Lettre 3
III
Tu m'accompagnes dans les couloirs, entre deux sonneries, comme je n'ai personne pour me voir. Les après-midi vides qui sont des passages de la monotonie, seront remplis par ta présence, celle de tes mains qui me découvre le monde. Tu me montres ce qu'est la vraie vie. Celle de maintenant n'est que passagère, n'est-ce pas ? C'est tout qui va recommencer comme dans les vies qu'on a raté, qu'on a failli
Te souviens-tu des nuits à se chercher, à s'entrelacer dans nos pays que nous seuls connaissons ?
C'est la fin de l'été qui accompagne le début des cours. La chaleur d'un mercredi après-midi se mêle à des feuilles tombées déjà. Elles sont précoces, il n'y en a pas tellement encore, sur le quai des Grands Augustins.
Tu m'apprendras à vivre enfin, car tu vois bien que je m'y prends assez mal : j'ai toujours été maladroit pour les choses délicates. Je crois que quand je pleure dorénavant, c'est pour nous. Quand je suis faible, j'ai peur que tu ne saches pas l'être de ton côté. Ne désespère donc pas, espère moi, je t'espère. Je me dis souvent que nos vies sont absurdes, que rien n'a de goût en ce moment. Que mes peines sont devenus les repères qui guident nos yeux.
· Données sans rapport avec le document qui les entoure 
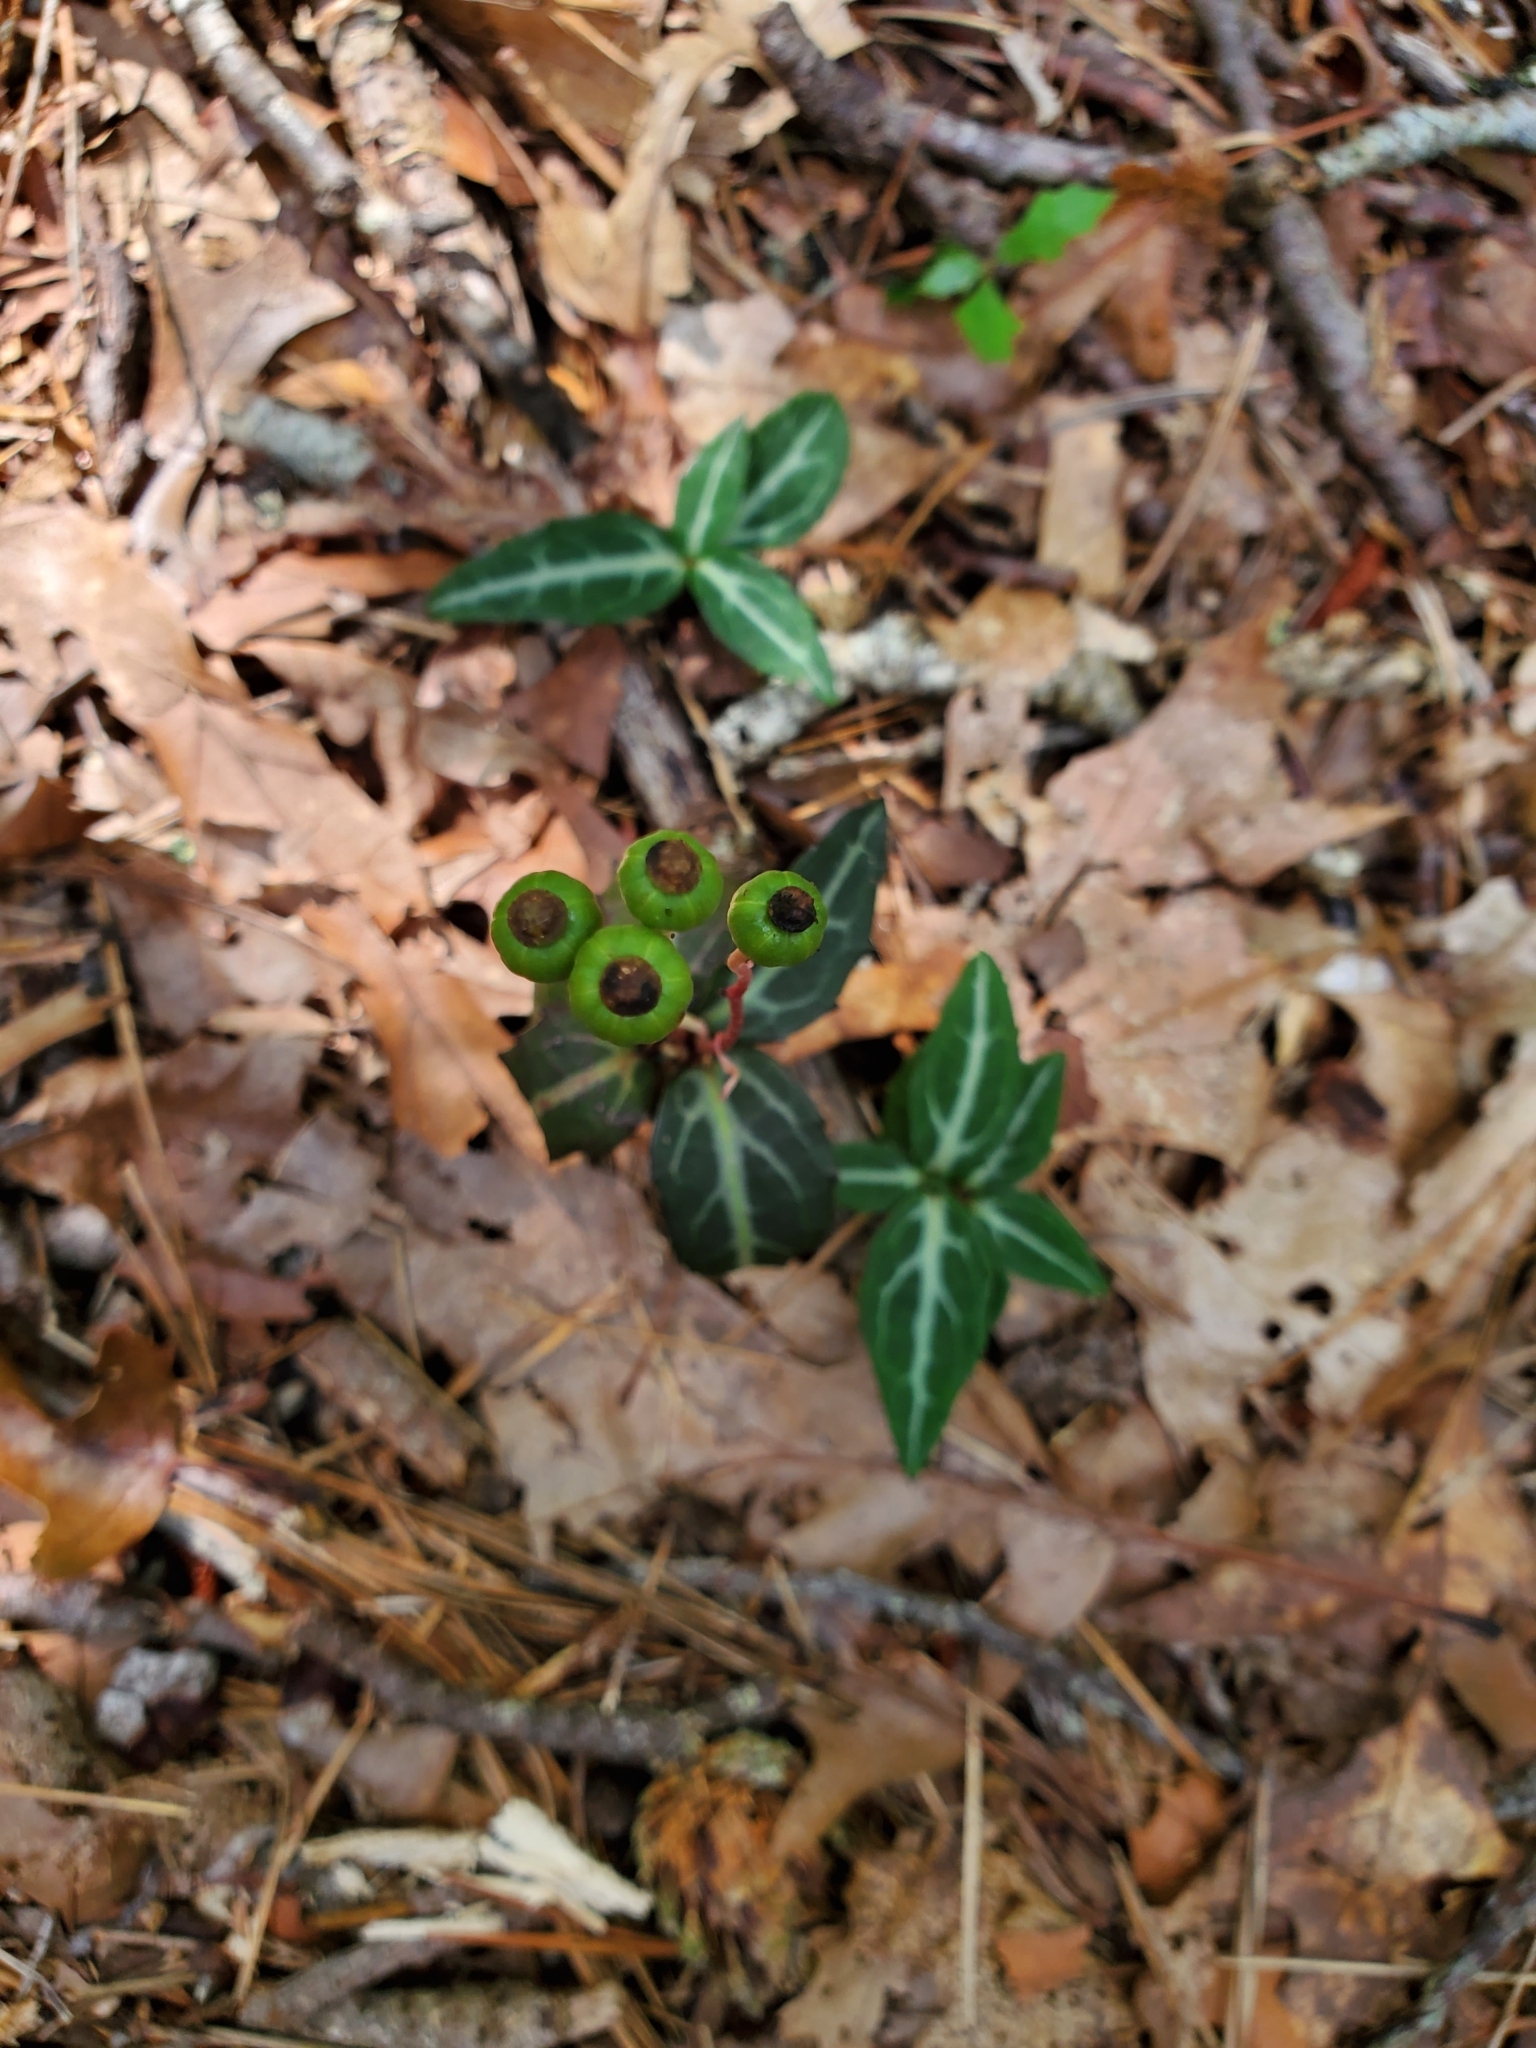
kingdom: Plantae
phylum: Tracheophyta
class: Magnoliopsida
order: Ericales
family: Ericaceae
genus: Chimaphila
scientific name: Chimaphila maculata
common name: Spotted pipsissewa
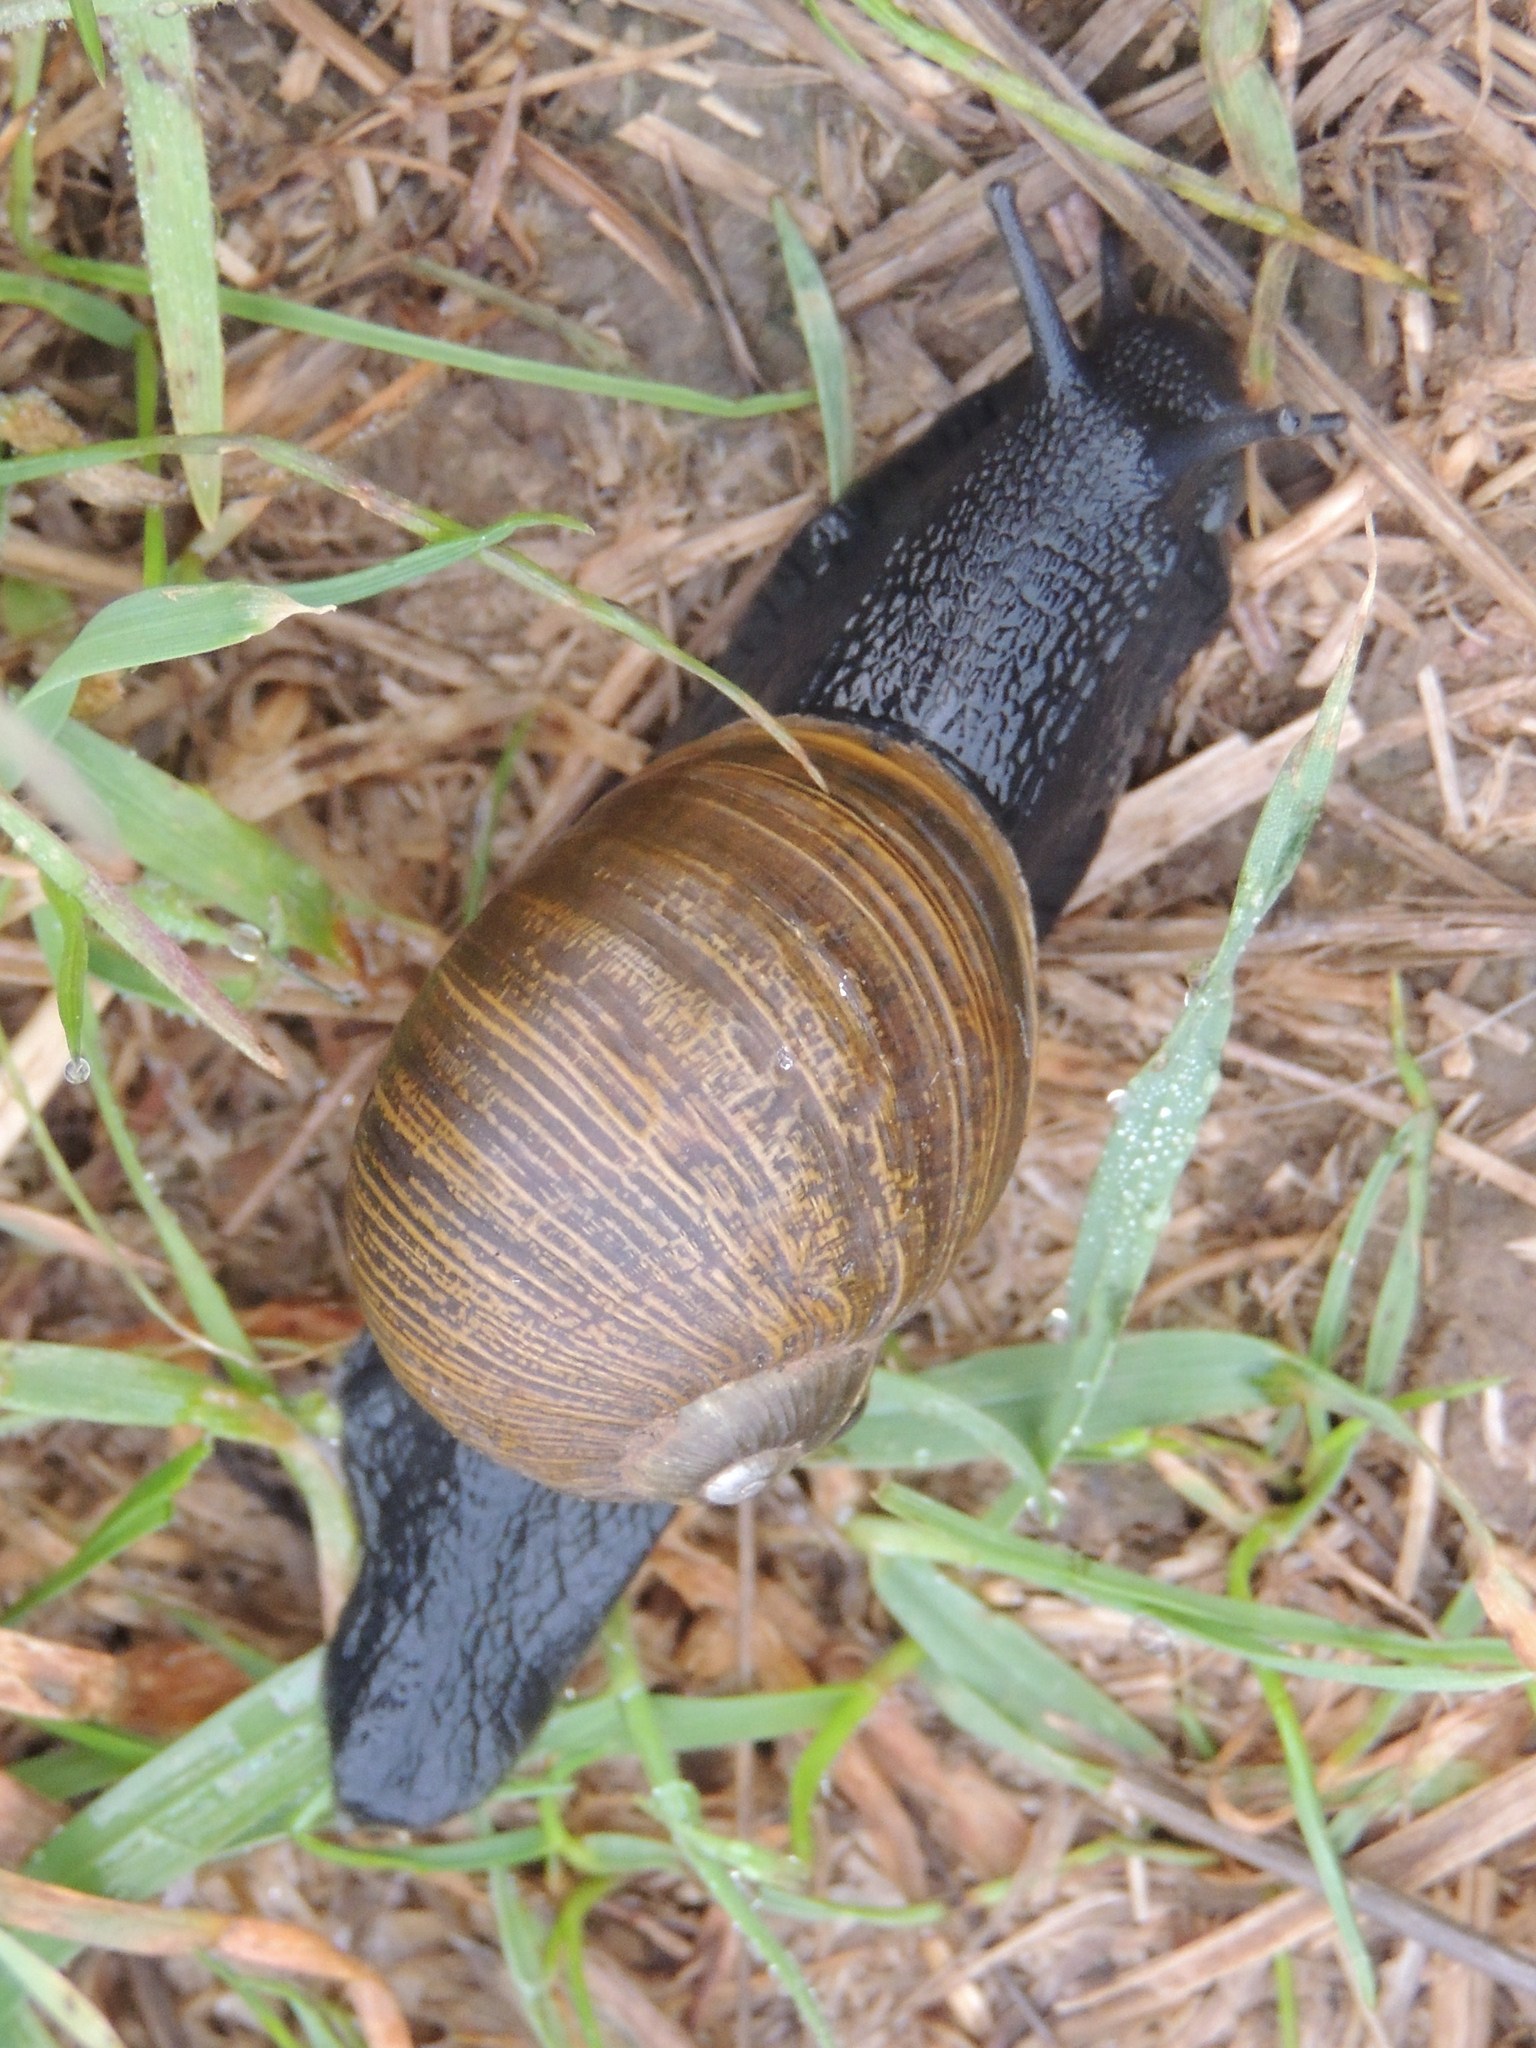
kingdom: Animalia
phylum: Mollusca
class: Gastropoda
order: Stylommatophora
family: Helicidae
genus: Cantareus
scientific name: Cantareus apertus
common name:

Mais tu es ma vie préférée. Et il n'y en a qu'une seule. Tout est injuste pour le moment. On aurait passé une bonne journée, les cerises égrenées dans nos mains. Elles sont sucrées, comme tes sourires qui sont le berceau de notre tendresse. On aurait traversé les quais en nous disant que la Seine ne coule que pour nous. Des heures qui remplacent celles déjà inscrites, et trop longtemps mauvaises.
Tu as une jolie écriture. Tes lignes bleues d'encre sont les journaux que je lis. C'est ma vie dans la tienne. Tes mots complémentaires aux miens insuffisants. Tes rayures, les gribouillis, les dessins blancs dans le noir, nos correspondances.